- [Data segment]
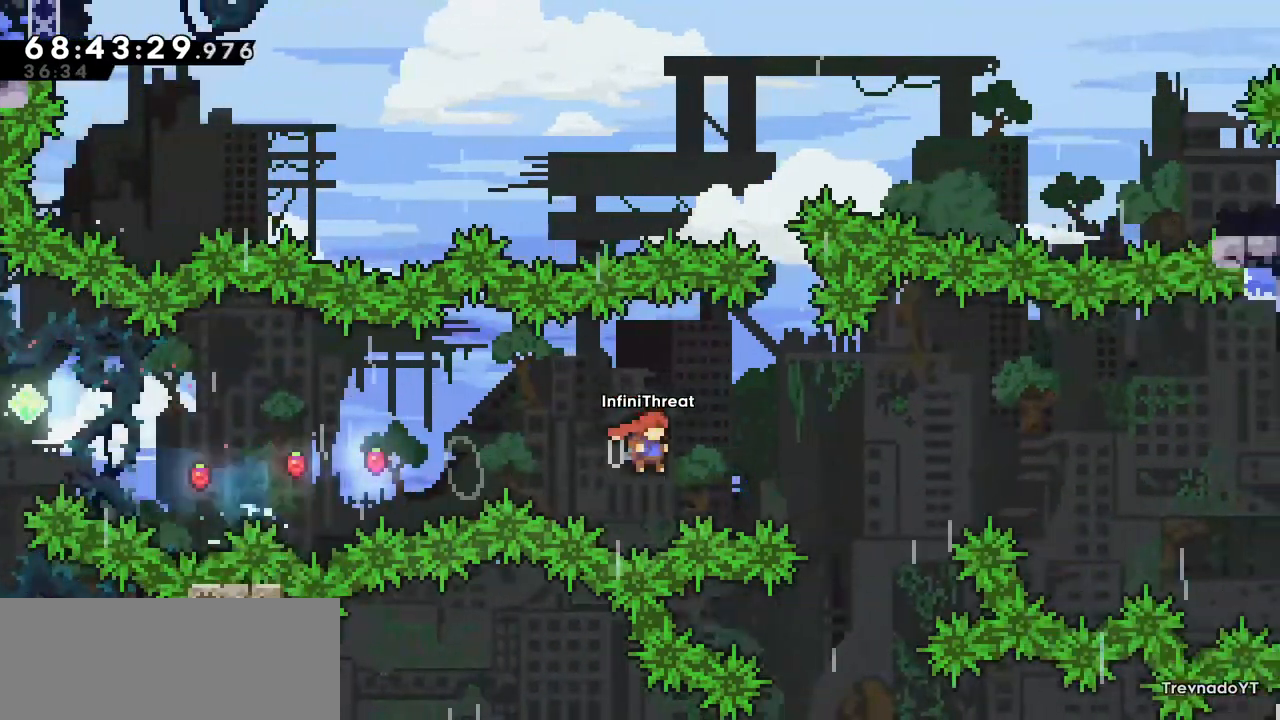
{"keys": ["grab", "right", "up"], "events": [[267, "up", "down"], [317, "dash", "down"], [317, "jump", "up"], [450, "grab", "down"], [500, "dash", "up"]]}
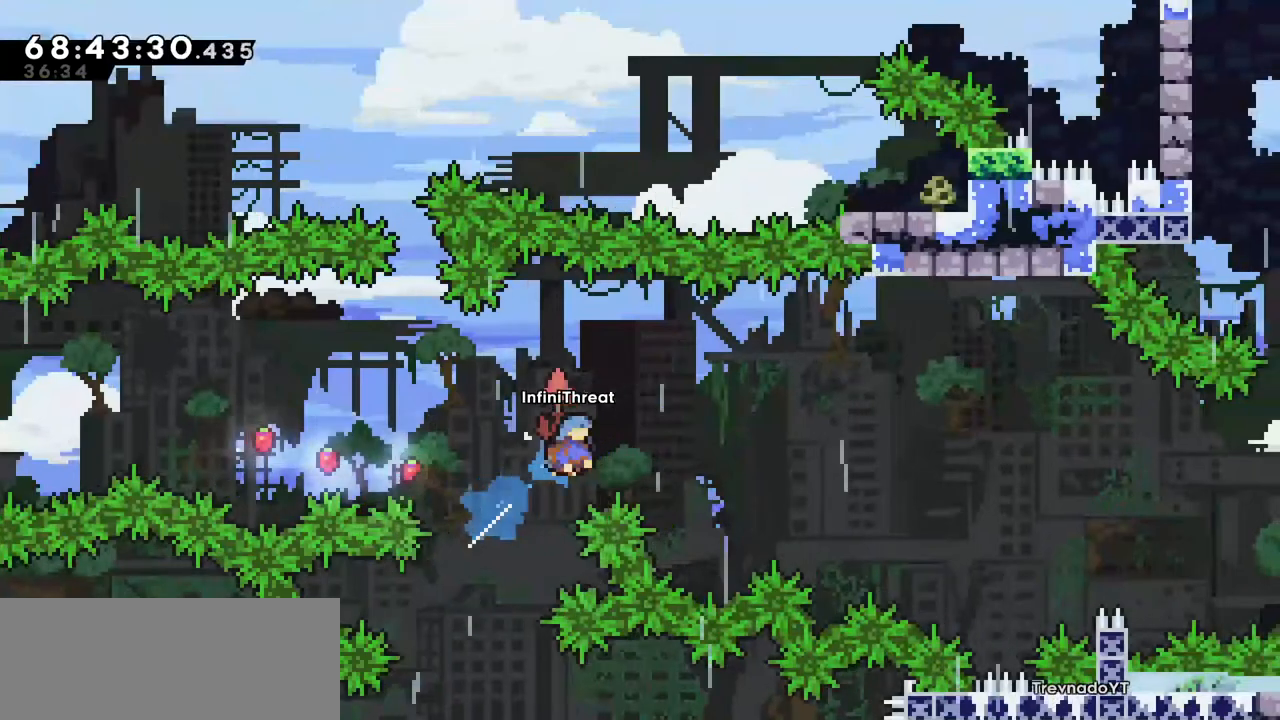
{"keys": ["grab", "right"], "events": [[284, "up", "up"]]}
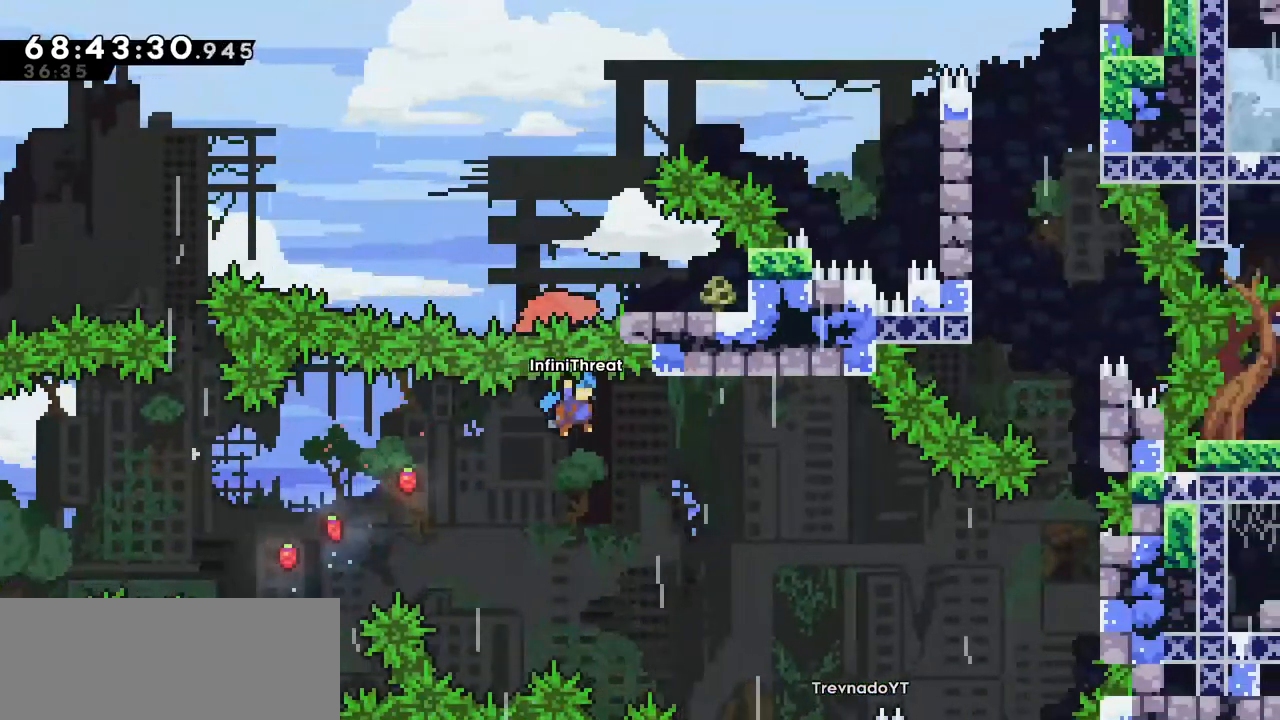
{"keys": ["grab", "right"], "events": [[17, "right", "up"], [150, "right", "down"], [384, "right", "up"], [484, "right", "down"]]}
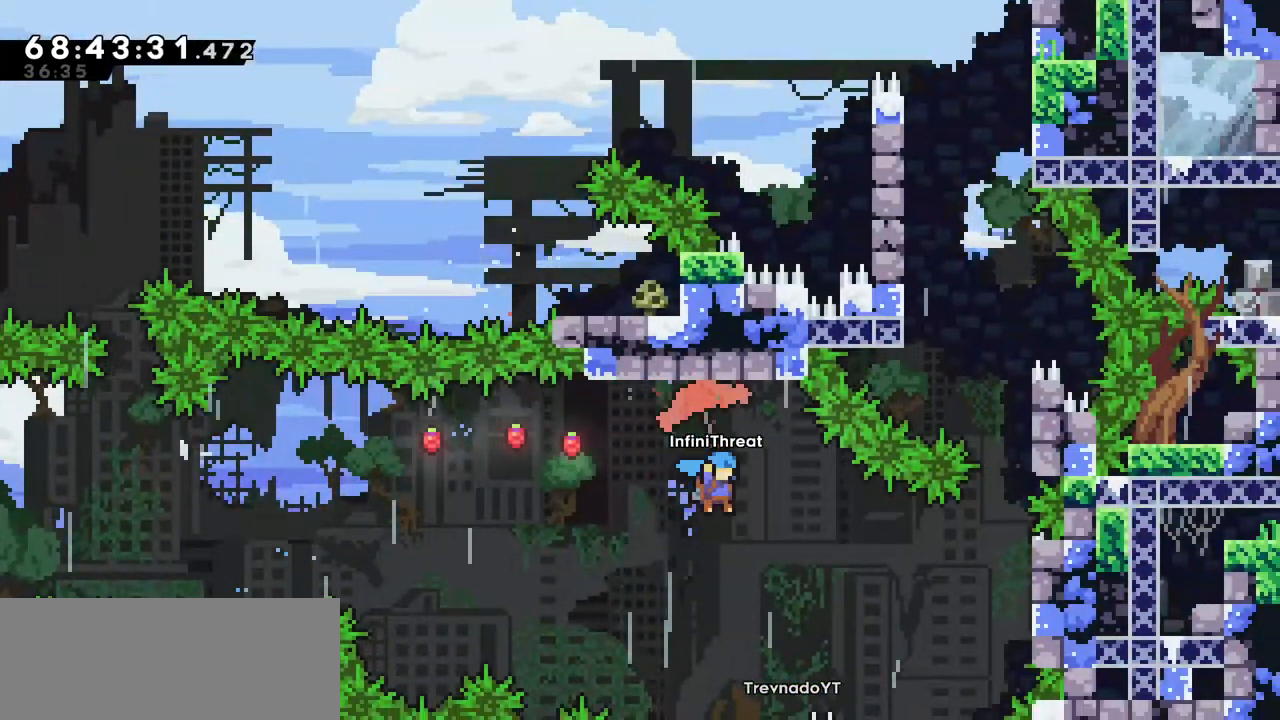
{"keys": ["grab", "right"], "events": []}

- [What is being asked] Give back the whole listing exactly as it stands. Drop every picture.

- [Solution to this exercise]
{"keys": ["grab", "right", "up"], "events": [[267, "up", "down"], [317, "dash", "down"], [317, "jump", "up"], [450, "grab", "down"], [500, "dash", "up"]]}
{"keys": ["grab", "right"], "events": [[284, "up", "up"]]}
{"keys": ["grab", "right"], "events": [[17, "right", "up"], [150, "right", "down"], [384, "right", "up"], [484, "right", "down"]]}
{"keys": ["grab", "right"], "events": []}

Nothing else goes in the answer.